#### Exercise prompt
A verbatim copy of the full data, with no pictures, is the expected answer.

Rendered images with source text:
========

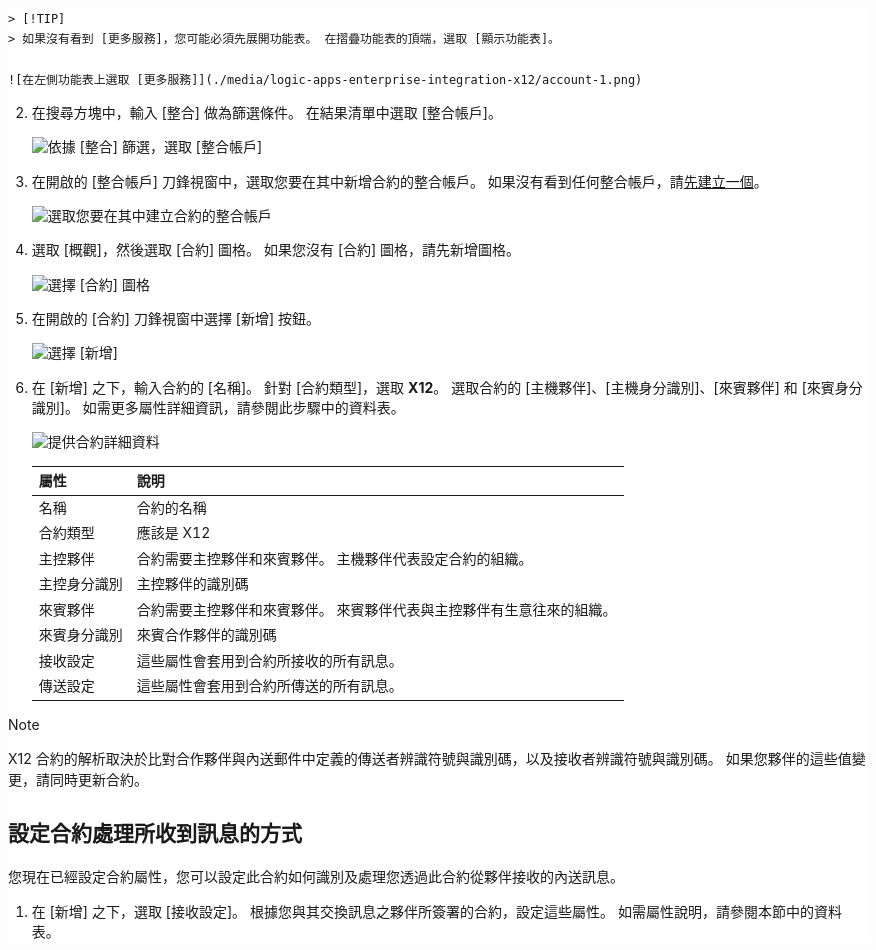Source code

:     > [!TIP]
    > 如果沒有看到 [更多服務]，您可能必須先展開功能表。 在摺疊功能表的頂端，選取 [顯示功能表]。

    ![在左側功能表上選取 [更多服務]](./media/logic-apps-enterprise-integration-x12/account-1.png)

2.  在搜尋方塊中，輸入 [整合] 做為篩選條件。 在結果清單中選取 [整合帳戶]。  

    ![依據 [整合] 篩選，選取 [整合帳戶]](./media/logic-apps-enterprise-integration-x12/account-2.png)

3. 在開啟的 [整合帳戶]  刀鋒視窗中，選取您要在其中新增合約的整合帳戶。
如果沒有看到任何整合帳戶，請[先建立一個](../logic-apps/logic-apps-enterprise-integration-accounts.md "關於整合帳戶的一切")。

    ![選取您要在其中建立合約的整合帳戶](./media/logic-apps-enterprise-integration-x12/account-3.png)

4. 選取 [概觀]，然後選取 [合約] 圖格。 如果您沒有 [合約] 圖格，請先新增圖格。 

    ![選擇 [合約] 圖格](./media/logic-apps-enterprise-integration-agreements/agreement-1.png)

5. 在開啟的 [合約] 刀鋒視窗中選擇 [新增]  按鈕。

    ![選擇 [新增]](./media/logic-apps-enterprise-integration-agreements/agreement-2.png)     

6. 在 [新增] 之下，輸入合約的 [名稱]。 針對 [合約類型]，選取 **X12**。 選取合約的 [主機夥伴]、[主機身分識別]、[來賓夥伴] 和 [來賓身分識別]。 如需更多屬性詳細資訊，請參閱此步驟中的資料表。

    ![提供合約詳細資料](./media/logic-apps-enterprise-integration-x12/x12-1.png)  

    | 屬性 | 說明 |
    | --- | --- |
    | 名稱 |合約的名稱 |
    | 合約類型 | 應該是 X12 |
    | 主控夥伴 |合約需要主控夥伴和來賓夥伴。 主機夥伴代表設定合約的組織。 |
    | 主控身分識別 |主控夥伴的識別碼 |
    | 來賓夥伴 |合約需要主控夥伴和來賓夥伴。 來賓夥伴代表與主控夥伴有生意往來的組織。 |
    | 來賓身分識別 |來賓合作夥伴的識別碼 |
    | 接收設定 |這些屬性會套用到合約所接收的所有訊息。 |
    | 傳送設定 |這些屬性會套用到合約所傳送的所有訊息。 |  

  > [!NOTE]
  > X12 合約的解析取決於比對合作夥伴與內送郵件中定義的傳送者辨識符號與識別碼，以及接收者辨識符號與識別碼。 如果您夥伴的這些值變更，請同時更新合約。

## <a name="configure-how-your-agreement-handles-received-messages"></a>設定合約處理所收到訊息的方式

您現在已經設定合約屬性，您可以設定此合約如何識別及處理您透過此合約從夥伴接收的內送訊息。

1.  在 [新增] 之下，選取 [接收設定]。
根據您與其交換訊息之夥伴所簽署的合約，設定這些屬性。 如需屬性說明，請參閱本節中的資料表。
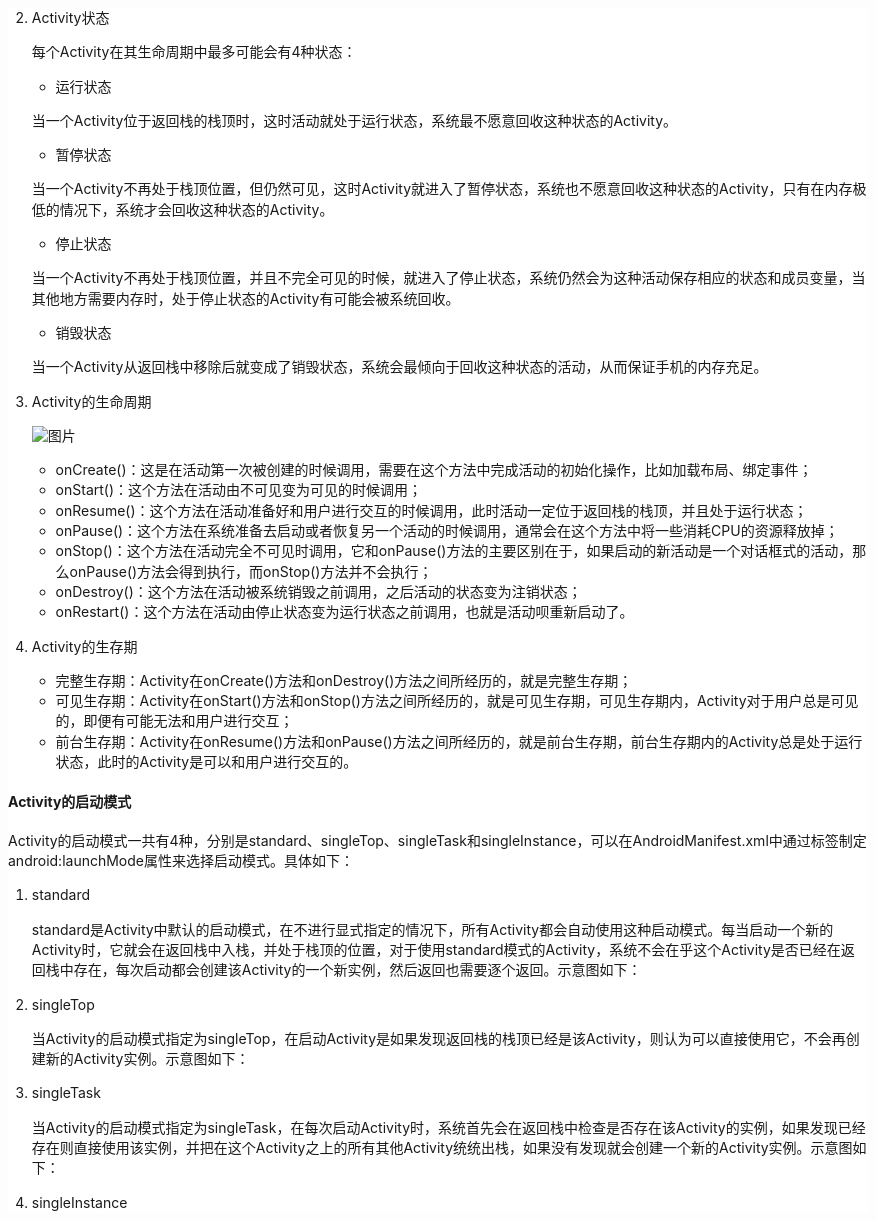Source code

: 2. Activity状态

   每个Activity在其生命周期中最多可能会有4种状态：

   * 运行状态

   当一个Activity位于返回栈的栈顶时，这时活动就处于运行状态，系统最不愿意回收这种状态的Activity。

   * 暂停状态

   当一个Activity不再处于栈顶位置，但仍然可见，这时Activity就进入了暂停状态，系统也不愿意回收这种状态的Activity，只有在内存极低的情况下，系统才会回收这种状态的Activity。

   * 停止状态

   当一个Activity不再处于栈顶位置，并且不完全可见的时候，就进入了停止状态，系统仍然会为这种活动保存相应的状态和成员变量，当其他地方需要内存时，处于停止状态的Activity有可能会被系统回收。

   * 销毁状态

   当一个Activity从返回栈中移除后就变成了销毁状态，系统会最倾向于回收这种状态的活动，从而保证手机的内存充足。

3. Activity的生命周期

   ![图片](https://www.runoob.com/wp-content/uploads/2015/05/activity.jpg)

   - onCreate()：这是在活动第一次被创建的时候调用，需要在这个方法中完成活动的初始化操作，比如加载布局、绑定事件；
   - onStart()：这个方法在活动由不可见变为可见的时候调用；
   - onResume()：这个方法在活动准备好和用户进行交互的时候调用，此时活动一定位于返回栈的栈顶，并且处于运行状态；
   - onPause()：这个方法在系统准备去启动或者恢复另一个活动的时候调用，通常会在这个方法中将一些消耗CPU的资源释放掉；
   - onStop()：这个方法在活动完全不可见时调用，它和onPause()方法的主要区别在于，如果启动的新活动是一个对话框式的活动，那么onPause()方法会得到执行，而onStop()方法并不会执行；
   - onDestroy()：这个方法在活动被系统销毁之前调用，之后活动的状态变为注销状态；
   - onRestart()：这个方法在活动由停止状态变为运行状态之前调用，也就是活动呗重新启动了。

4. Activity的生存期

   * 完整生存期：Activity在onCreate()方法和onDestroy()方法之间所经历的，就是完整生存期；
   * 可见生存期：Activity在onStart()方法和onStop()方法之间所经历的，就是可见生存期，可见生存期内，Activity对于用户总是可见的，即便有可能无法和用户进行交互；
   * 前台生存期：Activity在onResume()方法和onPause()方法之间所经历的，就是前台生存期，前台生存期内的Activity总是处于运行状态，此时的Activity是可以和用户进行交互的。

#### Activity的启动模式

Activity的启动模式一共有4种，分别是standard、singleTop、singleTask和singleInstance，可以在AndroidManifest.xml中通过<activity>标签制定android:launchMode属性来选择启动模式。具体如下：

1. standard

   standard是Activity中默认的启动模式，在不进行显式指定的情况下，所有Activity都会自动使用这种启动模式。每当启动一个新的Activity时，它就会在返回栈中入栈，并处于栈顶的位置，对于使用standard模式的Activity，系统不会在乎这个Activity是否已经在返回栈中存在，每次启动都会创建该Activity的一个新实例，然后返回也需要逐个返回。示意图如下：

2. singleTop

   当Activity的启动模式指定为singleTop，在启动Activity是如果发现返回栈的栈顶已经是该Activity，则认为可以直接使用它，不会再创建新的Activity实例。示意图如下：

3. singleTask

   当Activity的启动模式指定为singleTask，在每次启动Activity时，系统首先会在返回栈中检查是否存在该Activity的实例，如果发现已经存在则直接使用该实例，并把在这个Activity之上的所有其他Activity统统出栈，如果没有发现就会创建一个新的Activity实例。示意图如下：

4. singleInstance
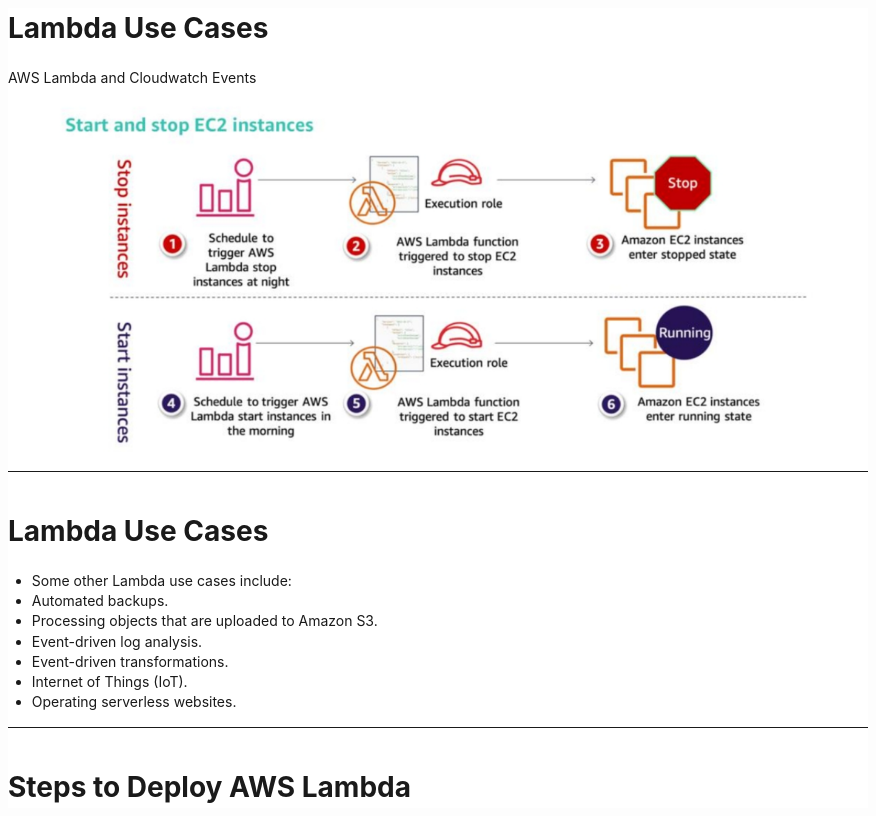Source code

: # Lambda Use Cases

AWS Lambda and Cloudwatch Events
<figure>
    <img src="images/lambda_example_2.png" style="width:100%;height:350px;">
</figure>


---

# Lambda Use Cases

<v-clicks>

* Some other Lambda use cases include: 
* Automated backups. 
* Processing objects that are uploaded to Amazon S3. 
* Event-driven log analysis.
* Event-driven transformations. 
* Internet of Things (IoT).
* Operating serverless websites.

</v-clicks>


---

# Steps to Deploy AWS Lambda 

<figure>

========

#### Answer to this exercise
Source code

:     > [!TIP]
    > 如果沒有看到 [更多服務]，您可能必須先展開功能表。 在摺疊功能表的頂端，選取 [顯示功能表]。

    ![在左側功能表上選取 [更多服務]](./media/logic-apps-enterprise-integration-x12/account-1.png)

2.  在搜尋方塊中，輸入 [整合] 做為篩選條件。 在結果清單中選取 [整合帳戶]。  

    ![依據 [整合] 篩選，選取 [整合帳戶]](./media/logic-apps-enterprise-integration-x12/account-2.png)

3. 在開啟的 [整合帳戶]  刀鋒視窗中，選取您要在其中新增合約的整合帳戶。
如果沒有看到任何整合帳戶，請[先建立一個](../logic-apps/logic-apps-enterprise-integration-accounts.md "關於整合帳戶的一切")。

    ![選取您要在其中建立合約的整合帳戶](./media/logic-apps-enterprise-integration-x12/account-3.png)

4. 選取 [概觀]，然後選取 [合約] 圖格。 如果您沒有 [合約] 圖格，請先新增圖格。 

    ![選擇 [合約] 圖格](./media/logic-apps-enterprise-integration-agreements/agreement-1.png)

5. 在開啟的 [合約] 刀鋒視窗中選擇 [新增]  按鈕。

    ![選擇 [新增]](./media/logic-apps-enterprise-integration-agreements/agreement-2.png)     

6. 在 [新增] 之下，輸入合約的 [名稱]。 針對 [合約類型]，選取 **X12**。 選取合約的 [主機夥伴]、[主機身分識別]、[來賓夥伴] 和 [來賓身分識別]。 如需更多屬性詳細資訊，請參閱此步驟中的資料表。

    ![提供合約詳細資料](./media/logic-apps-enterprise-integration-x12/x12-1.png)  

    | 屬性 | 說明 |
    | --- | --- |
    | 名稱 |合約的名稱 |
    | 合約類型 | 應該是 X12 |
    | 主控夥伴 |合約需要主控夥伴和來賓夥伴。 主機夥伴代表設定合約的組織。 |
    | 主控身分識別 |主控夥伴的識別碼 |
    | 來賓夥伴 |合約需要主控夥伴和來賓夥伴。 來賓夥伴代表與主控夥伴有生意往來的組織。 |
    | 來賓身分識別 |來賓合作夥伴的識別碼 |
    | 接收設定 |這些屬性會套用到合約所接收的所有訊息。 |
    | 傳送設定 |這些屬性會套用到合約所傳送的所有訊息。 |  

  > [!NOTE]
  > X12 合約的解析取決於比對合作夥伴與內送郵件中定義的傳送者辨識符號與識別碼，以及接收者辨識符號與識別碼。 如果您夥伴的這些值變更，請同時更新合約。

## <a name="configure-how-your-agreement-handles-received-messages"></a>設定合約處理所收到訊息的方式

您現在已經設定合約屬性，您可以設定此合約如何識別及處理您透過此合約從夥伴接收的內送訊息。

1.  在 [新增] 之下，選取 [接收設定]。
根據您與其交換訊息之夥伴所簽署的合約，設定這些屬性。 如需屬性說明，請參閱本節中的資料表。
Source code

: 2. Activity状态

   每个Activity在其生命周期中最多可能会有4种状态：

   * 运行状态

   当一个Activity位于返回栈的栈顶时，这时活动就处于运行状态，系统最不愿意回收这种状态的Activity。

   * 暂停状态

   当一个Activity不再处于栈顶位置，但仍然可见，这时Activity就进入了暂停状态，系统也不愿意回收这种状态的Activity，只有在内存极低的情况下，系统才会回收这种状态的Activity。

   * 停止状态

   当一个Activity不再处于栈顶位置，并且不完全可见的时候，就进入了停止状态，系统仍然会为这种活动保存相应的状态和成员变量，当其他地方需要内存时，处于停止状态的Activity有可能会被系统回收。

   * 销毁状态

   当一个Activity从返回栈中移除后就变成了销毁状态，系统会最倾向于回收这种状态的活动，从而保证手机的内存充足。

3. Activity的生命周期

   ![图片](https://www.runoob.com/wp-content/uploads/2015/05/activity.jpg)

   - onCreate()：这是在活动第一次被创建的时候调用，需要在这个方法中完成活动的初始化操作，比如加载布局、绑定事件；
   - onStart()：这个方法在活动由不可见变为可见的时候调用；
   - onResume()：这个方法在活动准备好和用户进行交互的时候调用，此时活动一定位于返回栈的栈顶，并且处于运行状态；
   - onPause()：这个方法在系统准备去启动或者恢复另一个活动的时候调用，通常会在这个方法中将一些消耗CPU的资源释放掉；
   - onStop()：这个方法在活动完全不可见时调用，它和onPause()方法的主要区别在于，如果启动的新活动是一个对话框式的活动，那么onPause()方法会得到执行，而onStop()方法并不会执行；
   - onDestroy()：这个方法在活动被系统销毁之前调用，之后活动的状态变为注销状态；
   - onRestart()：这个方法在活动由停止状态变为运行状态之前调用，也就是活动呗重新启动了。

4. Activity的生存期

   * 完整生存期：Activity在onCreate()方法和onDestroy()方法之间所经历的，就是完整生存期；
   * 可见生存期：Activity在onStart()方法和onStop()方法之间所经历的，就是可见生存期，可见生存期内，Activity对于用户总是可见的，即便有可能无法和用户进行交互；
   * 前台生存期：Activity在onResume()方法和onPause()方法之间所经历的，就是前台生存期，前台生存期内的Activity总是处于运行状态，此时的Activity是可以和用户进行交互的。

#### Activity的启动模式

Activity的启动模式一共有4种，分别是standard、singleTop、singleTask和singleInstance，可以在AndroidManifest.xml中通过<activity>标签制定android:launchMode属性来选择启动模式。具体如下：

1. standard

   standard是Activity中默认的启动模式，在不进行显式指定的情况下，所有Activity都会自动使用这种启动模式。每当启动一个新的Activity时，它就会在返回栈中入栈，并处于栈顶的位置，对于使用standard模式的Activity，系统不会在乎这个Activity是否已经在返回栈中存在，每次启动都会创建该Activity的一个新实例，然后返回也需要逐个返回。示意图如下：

2. singleTop

   当Activity的启动模式指定为singleTop，在启动Activity是如果发现返回栈的栈顶已经是该Activity，则认为可以直接使用它，不会再创建新的Activity实例。示意图如下：

3. singleTask

   当Activity的启动模式指定为singleTask，在每次启动Activity时，系统首先会在返回栈中检查是否存在该Activity的实例，如果发现已经存在则直接使用该实例，并把在这个Activity之上的所有其他Activity统统出栈，如果没有发现就会创建一个新的Activity实例。示意图如下：

4. singleInstance
Source code

: # Lambda Use Cases

AWS Lambda and Cloudwatch Events
<figure>
    <img src="images/lambda_example_2.png" style="width:100%;height:350px;">
</figure>


---

# Lambda Use Cases

<v-clicks>

* Some other Lambda use cases include: 
* Automated backups. 
* Processing objects that are uploaded to Amazon S3. 
* Event-driven log analysis.
* Event-driven transformations. 
* Internet of Things (IoT).
* Operating serverless websites.

</v-clicks>


---

# Steps to Deploy AWS Lambda 

<figure>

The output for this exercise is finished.